━━━━━ Reading passage ━━━━━

I observed that the batch mode takes a very long time to process as the number of sequences becomes large. I traced this to the following code in MELTING 5.2:
configuration/OptionManagement.java, line 605:
BasePair.initialiseNucleicAcidList();
Here is the function in sequences/BasePair.java:
public static void initialiseNucleicAcidList(){
existingNucleicAcids.add("A");
existingNucleicAcids.add("T");
existingNucleicAcids.add("U");
existingNucleicAcids.add("G");
existingNucleicAcids.add("C");
existingNucleicAcids.add("I");
existingNucleicAcids.add("-");
existingNucleicAcids.add("A*");
existingNucleicAcids.add("AL");
existingNucleicAcids.add("TL");
existingNucleicAcids.add("GL");
existingNucleicAcids.add("CL");
existingNucleicAcids.add("UL");
existingNucleicAcids.add("X_C");
existingNucleicAcids.add("X_T");
}
The issue seems to be that call in OptionManagement adds the nucleic acids to the internal list of acids for the class object, not an instance. The environment is reconstructed for every sequence so this method is called over and over and the list grows with every initialization. Since every call to parse the nucleic acids from a sequence requires traversing the entire list, run time becomes O(n^2). I fixed this locally by removing the code in the initialization function and statically declaring the array:
...

━━━━━

Using the information:
**a)** For each statement, say whether the post agrees with it, answering yes or no and quoting the deciding words.
(i) The call that slows batch mode is at line 605 of configuration/OptionManagement.java.
(ii) The list of nucleic acids stays the same size no matter how often it is initialized.
(iii) The author's local fix removed the code in the initialization function and declared the array statically.
**b)** According to the post, which file contains the function initialiseNucleicAcidList?
**c)** Turn the paragraph of the post that begins "The issue seems to be" into a short bulleted list that keeps its main facts.

━━━━━ Source data ━━━━━

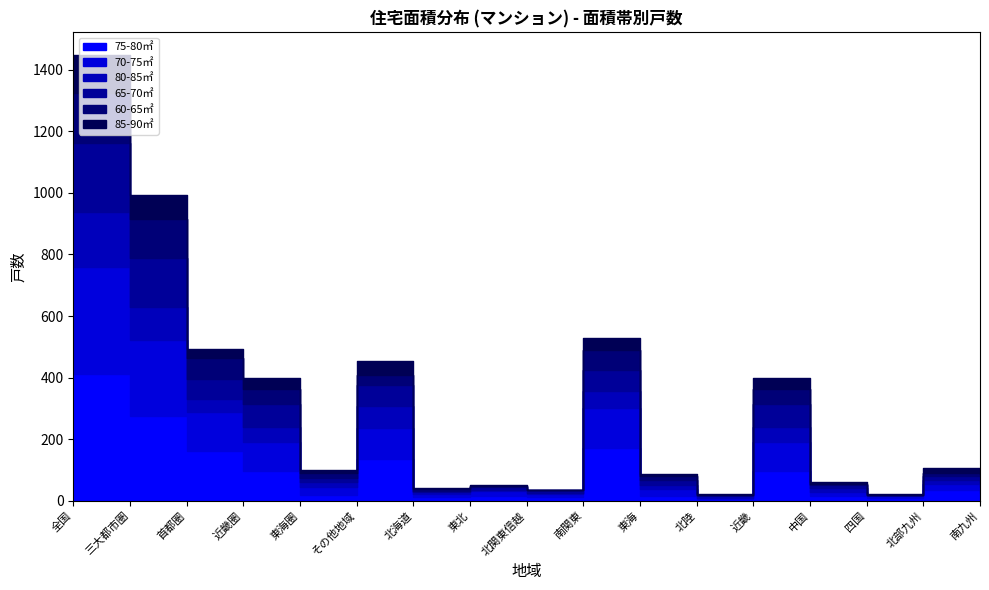

Between which two adjacent categories do 80-85㎡ and 85-90㎡ first intersect?

中国 and 四国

━━━━━

Answers to the tasks:
**a)**
(i) Yes: "configuration/OptionManagement.java, line 605:"
(ii) No: "the list grows with every initialization"
(iii) Yes: "I fixed this locally by removing the code in the initialization function and statically declaring the array"

**b)** sequences/BasePair.java

**c)**
- The call in OptionManagement adds the nucleic acids to the list belonging to the class object, not to an instance.
- The environment is rebuilt for every sequence, so the method runs again each time and the list keeps growing.
- Parsing the nucleic acids from a sequence means going through the whole list, so run time becomes O(n^2).
- The author fixed this locally by removing the code in the initialization function and declaring the array statically.